## Task to carry out
What you return must match the listing exactly, with every image removed.

## Task material

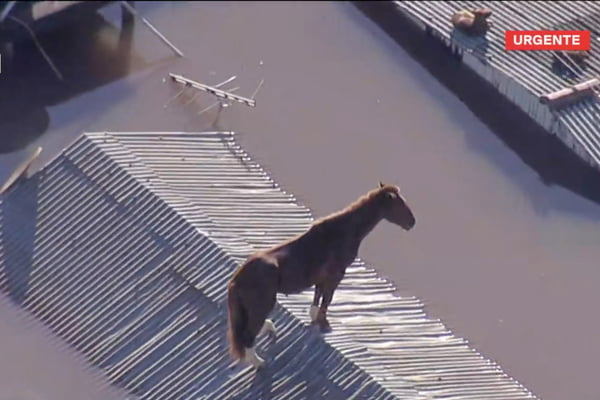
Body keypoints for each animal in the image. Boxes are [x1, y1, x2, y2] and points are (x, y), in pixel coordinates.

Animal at [227, 183, 414, 368]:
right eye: (398, 204)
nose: (412, 222)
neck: (341, 233)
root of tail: (237, 279)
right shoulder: (335, 275)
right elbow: (327, 300)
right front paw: (324, 324)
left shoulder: (321, 279)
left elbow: (317, 298)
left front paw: (316, 320)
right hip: (262, 305)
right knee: (248, 336)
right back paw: (259, 362)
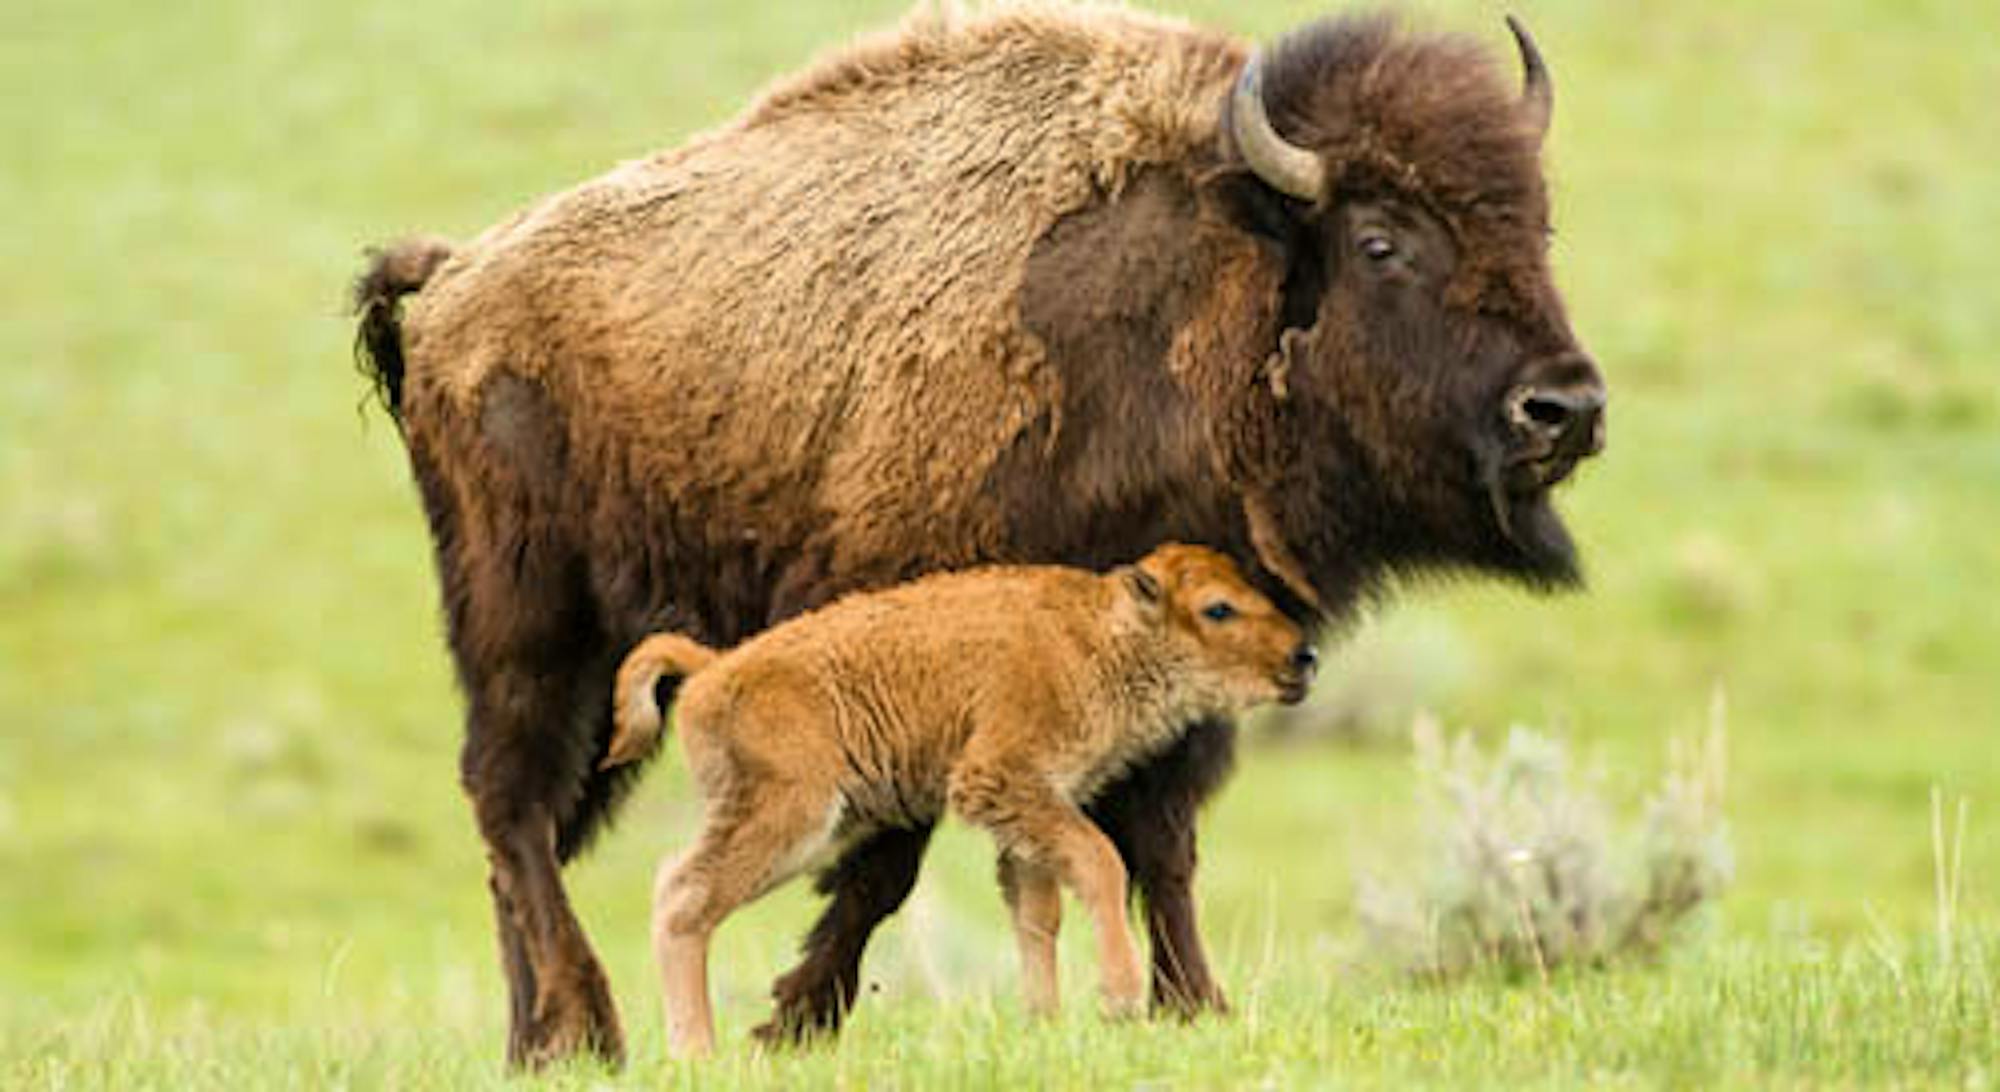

## Response
Body keypoints for each animal in the image. Boxes are [x1, y1, x2, y2] and points are (x, y), in pixel coordinates.

Animal at [227, 183, 414, 368]:
right eye: (398, 204)
nose: (412, 222)
neck: (341, 233)
root of tail: (237, 279)
right shoulder: (335, 275)
right elbow: (327, 300)
right front paw: (324, 324)
left shoulder: (321, 279)
left elbow: (317, 298)
left front paw: (316, 320)
right hip: (262, 305)
right knee: (248, 336)
right back paw: (259, 362)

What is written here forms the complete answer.